La Curée
La Curée (paragraphe n°689)
Chapitre IV
Elle arrivait enfin, d'elle-même, au point où il l'amenait doucement depuis le commencement de la conversation. Il y avait deux ans déjà qu'il préparait son coup de génie, du côté de Charonne. Jamais sa femme ne voulut aliéner les biens de la tante Elisabeth ; elle avait juré à cette dernière de les garder intacts pour les léguer àson enfant, si elle devenait mère. Devant cet entêtement, l'imagination du spéculateur travailla et finit par bâtir tout un poème. C'était une œuvre de scélératesse exquise, une duperie colossale dont la Ville, l'Etat, sa femme et jusqu'à Larsonneau, devaient être les victimes. Il ne parla plus de vendre les terrains ; seulement il gémit chaque jour sur la sottise qu'il y avait à les laisser improductifs, à se contenter d'un revenu de deux pour cent. Renée, toujours pressée d'argent, finit par accepter l'idée d'une spéculation quelconque. Il basa son opération sur la certitude d'une expropriation prochaine, pour le percement du boulevard du Prince-Eugène, dont le tracé n'était pas encore nettement arrêté. Et ce fut alors qu'il amena son ancien complice Larsonneau, comme un associé qui conclut avec sa femme un traité sur les bases suivantes : elle apportait les terrains, représentant une valeur de cinq cent mille francs ; de son côté, Larsonneau s'engageait à bâtir, sur ces terrains, pour une somme égale, une salle de café-concert, accompagnée d'un grand jardin, où l'on établirait des jeux de toutes sortes, des balançoires, des jeux de quilles, des jeux de boules, etc.

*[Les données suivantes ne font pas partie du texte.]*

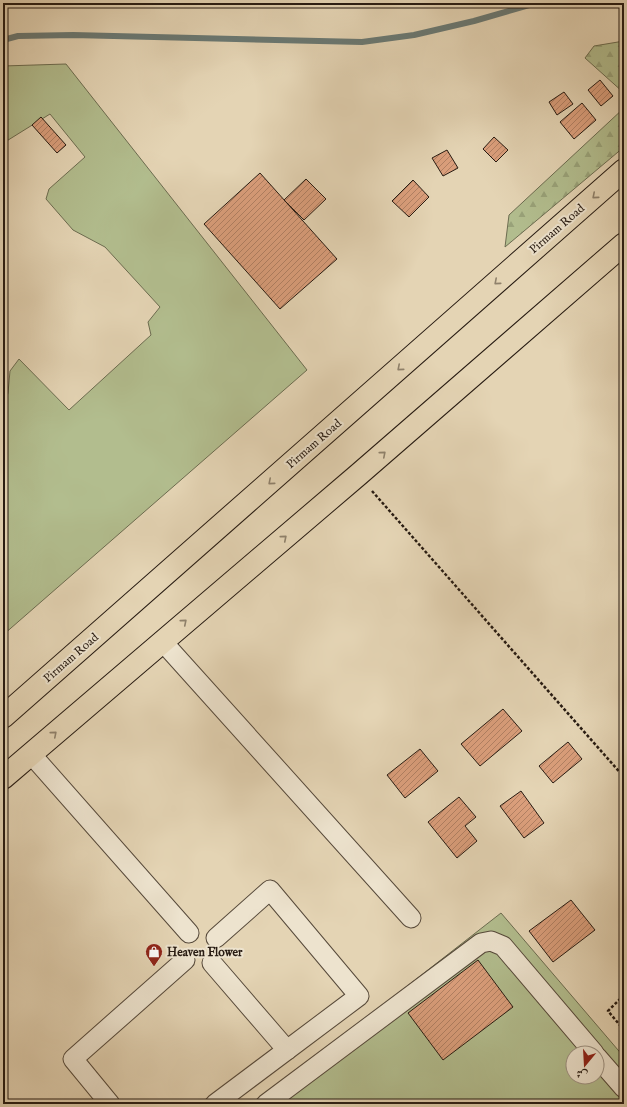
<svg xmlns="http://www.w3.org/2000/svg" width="627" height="1107" viewBox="0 0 627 1107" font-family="'IM FELL English',Amiri,serif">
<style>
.green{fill:#b2bd8e;stroke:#6c6c50;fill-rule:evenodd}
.forest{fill:url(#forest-firs);stroke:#6c6c50}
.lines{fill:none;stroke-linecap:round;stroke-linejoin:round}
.stream{stroke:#6a7974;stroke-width:6}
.building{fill:url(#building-hatch);stroke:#271b12}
.minor-casing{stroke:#56493a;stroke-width:21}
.highway-casing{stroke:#271b12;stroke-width:24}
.path{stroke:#271b12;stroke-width:2.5;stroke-dasharray:3 2;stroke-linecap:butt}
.minor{stroke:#ede3ce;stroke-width:19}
.highway{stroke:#e4d4b4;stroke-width:22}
.oneway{stroke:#8f816b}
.labels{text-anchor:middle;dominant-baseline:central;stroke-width:4;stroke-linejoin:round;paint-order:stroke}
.street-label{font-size:12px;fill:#271b12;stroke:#ede3ce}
.poi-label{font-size:12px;font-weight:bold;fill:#271b12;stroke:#ede3ce;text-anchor:start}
</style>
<defs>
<pattern id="forest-firs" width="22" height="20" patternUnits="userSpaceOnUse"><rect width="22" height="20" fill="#b2bd8e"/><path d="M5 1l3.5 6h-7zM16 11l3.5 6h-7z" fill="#99a279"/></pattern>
<pattern id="building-hatch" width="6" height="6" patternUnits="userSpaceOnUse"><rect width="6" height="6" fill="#da9e7b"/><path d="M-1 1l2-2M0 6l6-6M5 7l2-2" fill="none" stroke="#b18063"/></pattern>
</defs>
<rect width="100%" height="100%" fill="#e4d4b4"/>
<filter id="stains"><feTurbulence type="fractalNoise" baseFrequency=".005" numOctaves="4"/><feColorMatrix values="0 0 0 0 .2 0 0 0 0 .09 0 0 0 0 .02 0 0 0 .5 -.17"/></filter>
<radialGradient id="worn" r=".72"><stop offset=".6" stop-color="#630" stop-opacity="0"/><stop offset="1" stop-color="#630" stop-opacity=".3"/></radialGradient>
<!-- green -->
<g class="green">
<polygon points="66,64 307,370 3,635 3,410 8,393 10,371 19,359 69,410 151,335 148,322 160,307 105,247 73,230 46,199 49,189 85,157 50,114 5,142 3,141 3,66"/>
<path d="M 501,913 L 624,1057 L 624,1104 L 256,1104 ZM 573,1053 L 597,1053 L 597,1077 L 573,1077 Z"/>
</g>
<!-- forest -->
<g class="forest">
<polygon points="624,41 624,93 585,58 594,46"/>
<polygon points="624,108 624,147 505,247 509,215"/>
</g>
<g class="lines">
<!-- stream -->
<polyline class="stream" points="3,40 18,36 73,35 362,42 414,35 474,21 536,3"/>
</g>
<!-- building -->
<g class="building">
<polygon points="600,80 613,96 601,106 588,90"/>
<polygon points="564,92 573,104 557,115 549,102"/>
<polygon points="582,103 596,120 574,139 560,122"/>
<polygon points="41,117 66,145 57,153 32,125"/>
<polygon points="494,137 508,150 496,162 483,149"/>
<polygon points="447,150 458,168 443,176 432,158"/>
<polygon points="260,173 337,259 280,309 204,224"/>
<polygon points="306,179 326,199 304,220 284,200"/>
<polygon points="413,180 429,197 409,217 392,201"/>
<polygon points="503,709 522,731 480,766 461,744"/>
<polygon points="568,742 582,759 553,783 539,766"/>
<polygon points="420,749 438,771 405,798 387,775"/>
<polygon points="521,791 544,823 524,838 500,806"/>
<polygon points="459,797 476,817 465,826 477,841 457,858 428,822"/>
<polygon points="571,900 595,930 553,962 529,931"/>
<polygon points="478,960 513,1007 443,1060 408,1013"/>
</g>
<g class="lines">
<defs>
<g id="minor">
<polyline points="162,641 411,918"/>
<polyline points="31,754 189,933"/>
<polyline points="216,938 270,890 359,996 287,1050"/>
<polyline points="212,963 287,1050 215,1104"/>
<polyline points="597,1057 624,1088"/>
<polyline points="110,1104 73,1059 185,960"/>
<polyline points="266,1104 481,943 491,941 503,946 594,1053"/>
</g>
<g id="highway">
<polyline points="3,717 624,170"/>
<polyline points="3,778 358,475 624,244"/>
</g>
</defs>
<!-- minor casing -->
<use href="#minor" class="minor-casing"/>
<!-- highway casing -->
<use href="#highway" class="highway-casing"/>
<!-- path -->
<g class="path">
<polyline points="372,491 624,777"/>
<polyline points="624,995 608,1011 624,1030"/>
</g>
<!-- minor -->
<use href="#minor" class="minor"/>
<!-- highway -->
<use href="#highway" class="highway"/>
</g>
<!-- one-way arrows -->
<defs><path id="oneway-chevron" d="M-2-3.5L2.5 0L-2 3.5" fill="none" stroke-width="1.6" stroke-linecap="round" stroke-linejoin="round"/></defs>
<g class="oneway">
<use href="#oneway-chevron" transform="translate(595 196) rotate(139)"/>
<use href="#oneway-chevron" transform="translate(497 282) rotate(139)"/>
<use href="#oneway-chevron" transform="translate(400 368) rotate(139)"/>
<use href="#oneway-chevron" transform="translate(383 454) rotate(-41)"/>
<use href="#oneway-chevron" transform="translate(271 482) rotate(139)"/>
<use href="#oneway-chevron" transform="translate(284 538) rotate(-40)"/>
<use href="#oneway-chevron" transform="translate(184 622) rotate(-40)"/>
<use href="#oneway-chevron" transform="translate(54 734) rotate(-41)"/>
</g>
<!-- icons -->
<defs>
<symbol id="shop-pin" viewBox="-11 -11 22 30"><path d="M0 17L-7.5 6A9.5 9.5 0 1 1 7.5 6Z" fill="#8f2418" stroke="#ede3ce"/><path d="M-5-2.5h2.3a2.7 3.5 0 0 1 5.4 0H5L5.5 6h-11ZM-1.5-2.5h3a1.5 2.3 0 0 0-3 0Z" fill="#fff"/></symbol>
</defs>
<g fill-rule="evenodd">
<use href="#shop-pin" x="144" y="942" width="20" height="27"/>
</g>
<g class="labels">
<!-- street labels -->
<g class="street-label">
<text transform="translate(557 229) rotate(-41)">Pirmam Road</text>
<text transform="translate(314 444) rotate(-41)">Pirmam Road</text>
<text transform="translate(71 658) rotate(-41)">Pirmam Road</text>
</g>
<!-- poi labels -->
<g class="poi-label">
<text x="167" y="952">Heaven Flower</text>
</g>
</g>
<!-- margin -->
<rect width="627" height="1107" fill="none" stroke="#e4d4b4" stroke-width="16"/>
<rect x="4" y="4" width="619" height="1099" fill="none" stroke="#271b12" stroke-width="2"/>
<rect x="8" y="8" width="611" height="1091" fill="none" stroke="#271b12"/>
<!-- north arrow -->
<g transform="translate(585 1065) rotate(198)"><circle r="19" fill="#ede3ce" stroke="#9e9383"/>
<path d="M0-3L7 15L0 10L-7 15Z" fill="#8f2418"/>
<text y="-6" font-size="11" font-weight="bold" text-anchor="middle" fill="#271b12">ش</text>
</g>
<rect width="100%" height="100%" filter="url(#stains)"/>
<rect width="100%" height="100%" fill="url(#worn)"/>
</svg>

Les bénéfices devaient naturellement être partagés, de même que les pertes seraient subies par moitié. Dans le cas où l'un des deux associés voudrait se retirer, il le pourrait, en exigeant sa part, selon l'estimation qui interviendrait. Renée parut surprise de ce gros chiffre de cinq cent mille francs, lorsque les terrains en valaient au plus trois cent mille. Mais il lui fit comprendre que c'était une façon habile de lier plus tard les mains de Larsonneau, dont les constructions n'atteindraient jamais une telle somme.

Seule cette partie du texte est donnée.